FIGURE 3.

Loss of Pds5A and Pds5B-induced DNA damage, Chk1 phosphorylation, and apoptosis. (A) Immunofluorescence images of Pds5-depleted cells showing the phosphorylation and foci formation of histone H2AX (green) that co-localizes with PCNA (red). DNA was stained with Hoechst 33342 (blue). Merged images are shown on the right. Scale bar: 8 μm. (B) Histogram indicating the percentage of cells with phospho-histone H2AX foci, with the mean ± SEM of at least 100 cells from three independent experiments shown: **p < 0.01; *p < 0.05. P-values were calculated using a two-tailed Students t-test. (C) Comet images of propidium iodide (1 mg/ml)-labeled HeLa cells following a 48 h treatment with 50 nM of either control-si or Pds5A-si. Similar results were obtained with cells depleted of the Pds5B protein. Cells were mixed with low melting point agarose prior to electrophoresis in ice-cold alkali buffer at 30 V, 300 mA for 20 min. Control cells were also X-ray-irradiated (10 Gy). Scale bar: 10 μm. (D) Histogram showing quantitation of data in (C). The DNA damage is expressed as the percentage of DNA in the comet tails.
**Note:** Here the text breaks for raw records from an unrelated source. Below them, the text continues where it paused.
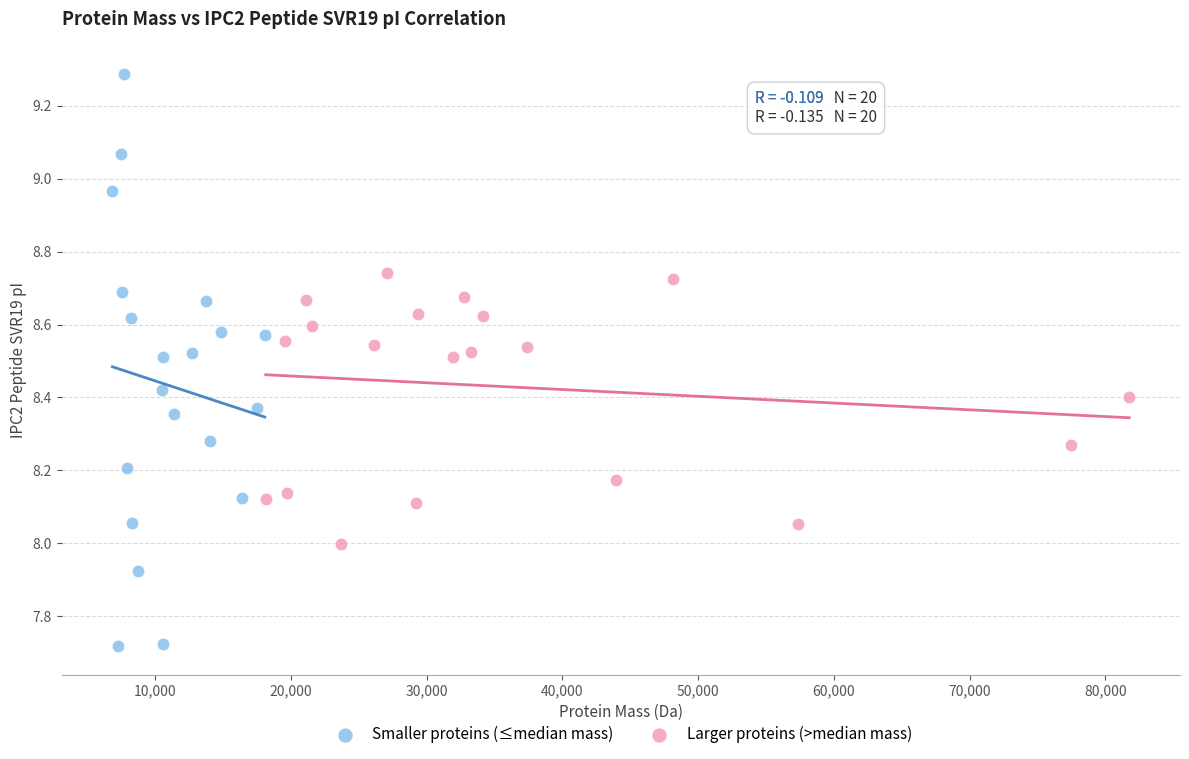

What are all the series names shown in the legend?

Smaller proteins (≤median mass), Larger proteins (>median mass)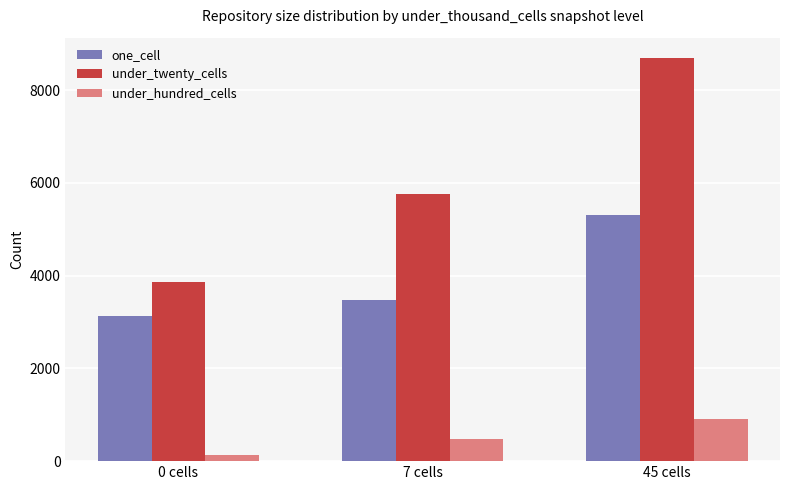

The value of under_twenty_cells at 45 cells is 11839. True or false?

False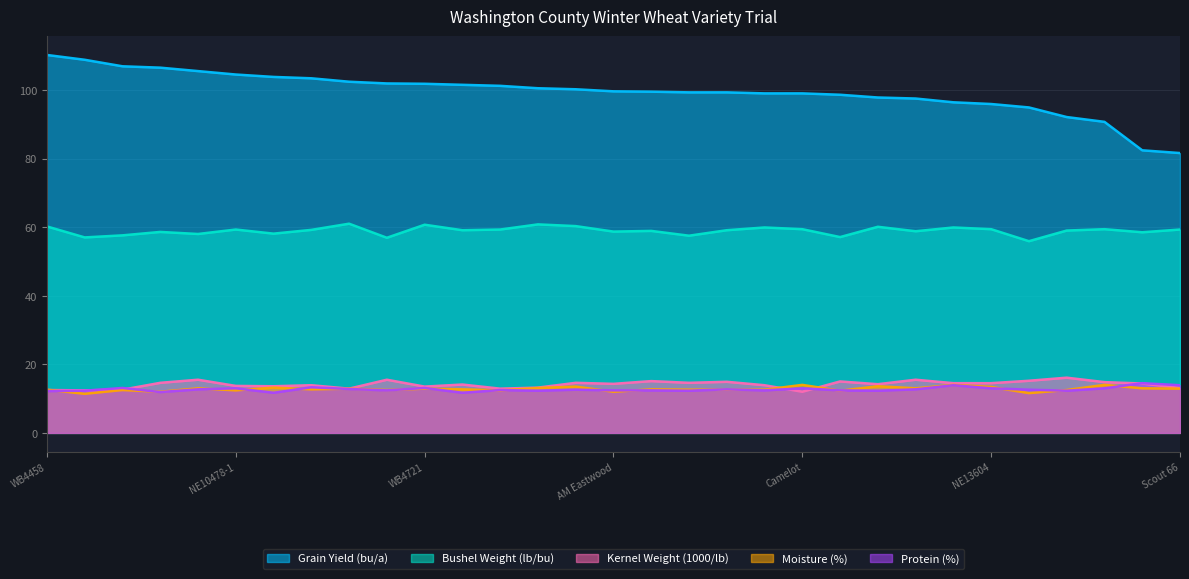

Reading right to left, extract all data points from this chart.

Grain Yield (bu/a): 81.6	82.4	90.7	92.1	94.9	95.9	96.4	97.5	97.8	98.6	99.0	99.0	99.3	99.3	99.5	99.6	100.2	100.5	101.2	101.5	101.8	101.9	102.4	103.4	103.8	104.5	105.5	106.5	106.9	108.8	110.2
Bushel Weight (lb/bu): 59.3	58.5	59.4	59.0	55.9	59.4	59.9	58.8	60.1	57.1	59.4	59.9	59.1	57.5	58.9	58.7	60.3	60.8	59.3	59.1	60.7	56.9	61.0	59.2	58.1	59.3	58.0	58.6	57.6	57.0	60.2
Kernel Weight (1000/lb): 13.1	14.4	14.8	16.1	15.2	14.5	14.5	15.5	14.2	15.0	12.0	13.9	14.9	14.6	15.1	14.3	14.6	13.2	12.9	14.1	13.5	15.5	12.9	13.9	13.6	13.7	15.5	14.6	12.6	12.4	12.5
Moisture (%): 12.9	13.0	14.0	12.5	11.6	13.4	14.0	13.0	13.6	12.3	14.0	12.6	12.6	12.6	12.7	12.0	13.5	13.1	12.4	12.7	12.9	12.5	12.9	12.7	13.2	12.4	13.0	12.0	12.5	11.4	12.6
Protein (%): 13.9	14.5	13.0	12.3	12.6	13.0	13.9	12.7	12.3	12.4	13.0	12.4	12.7	12.3	12.4	12.4	12.6	12.3	12.5	11.7	13.1	12.4	12.8	13.3	11.7	13.0	12.7	11.9	13.1	12.3	12.2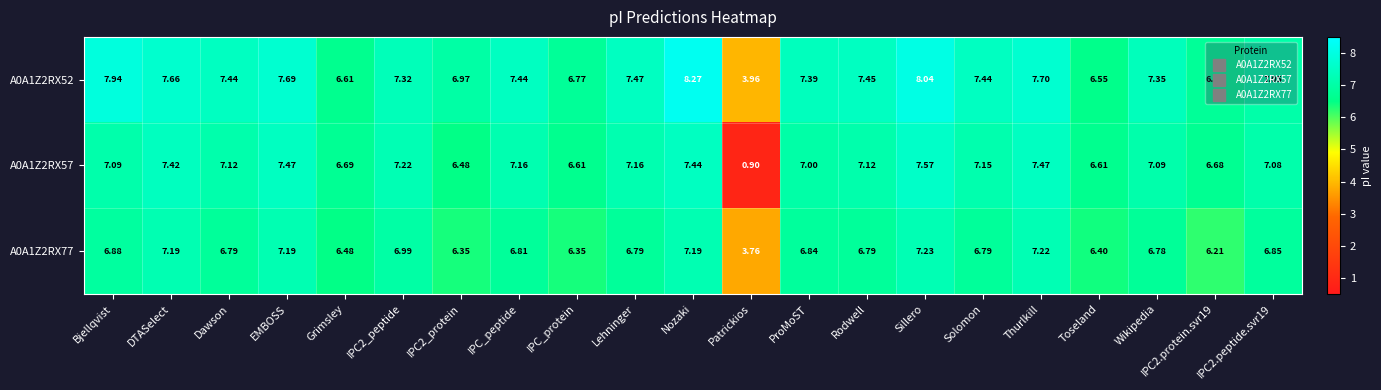

Is the value of A0A1Z2RX52 at IPC2.protein.svr19 greater than the value of A0A1Z2RX57 at EMBOSS?

No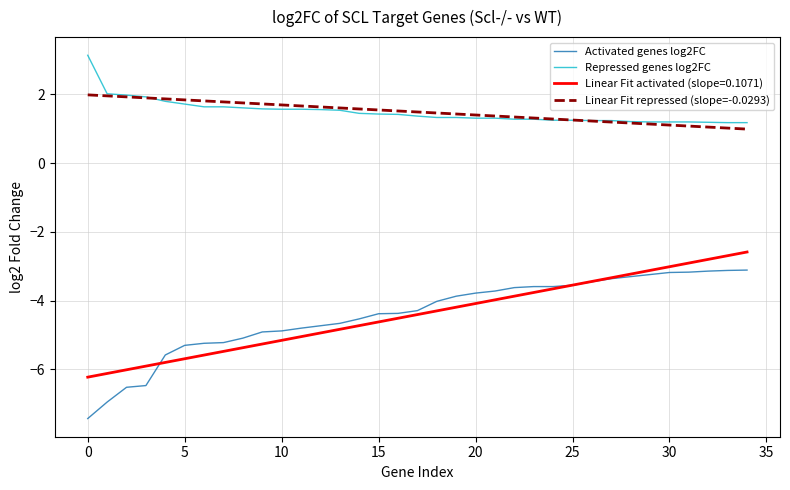

List the series in order of their peak value, highest first.

Repressed genes log2FC, Linear Fit repressed (slope=-0.0293), Linear Fit activated (slope=0.1071), Activated genes log2FC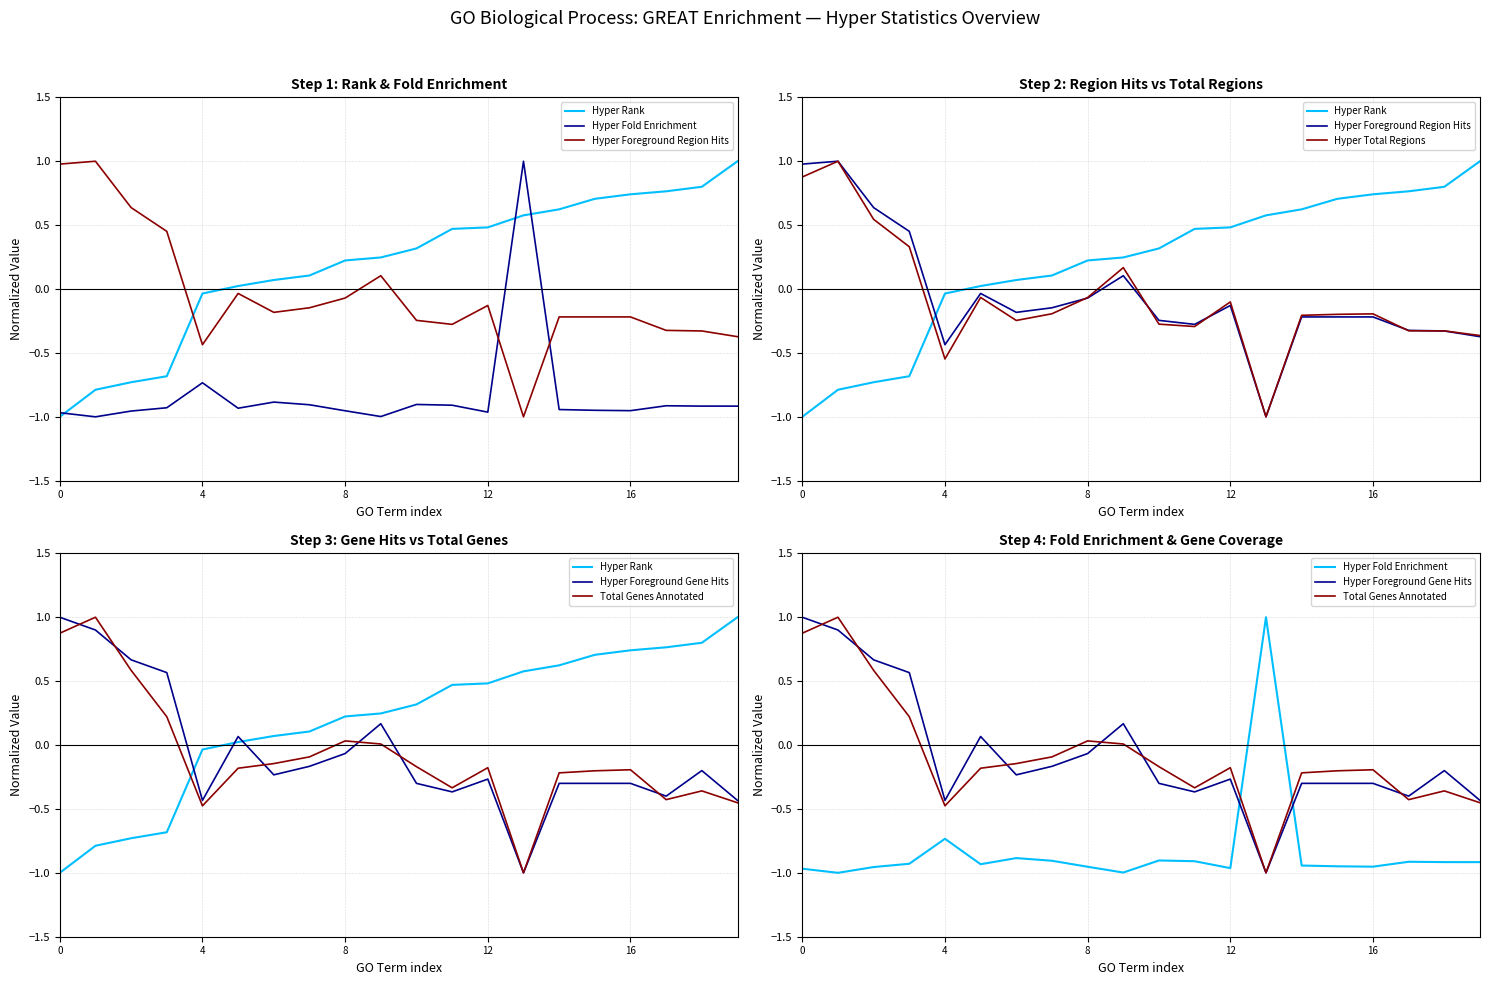

What are all the series names shown in the legend?

Hyper Rank, Hyper Fold Enrichment, Hyper Foreground Region Hits, Hyper Total Regions, Hyper Foreground Gene Hits, Total Genes Annotated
The mean ± SEM of at least 100 cells scored in randomly selected fields from three independent experiments are shown: **p < 0.01; ***p < 0.001; ****p < 0.0001. P values were calculated using a two-tailed Student’s t-test. (E) Western blot analysis of Pds5-depleted cell lysates with antibodies against Pds5A, Pds5B, caspase-3, cleaved caspase-3, PARP, cleaved PARP, and γ-tubulin. Parallel cells were treated with 1 μM of staurosporine for 6 h to induce apoptosis. (F) Western blot detection of p-Chk1^S317 in response to DNA stress. Total protein extracts were prepared from synchronized control cells and Pds5A- or Pds5B-depleted cells at the G1/S phase and released for the indicated time points.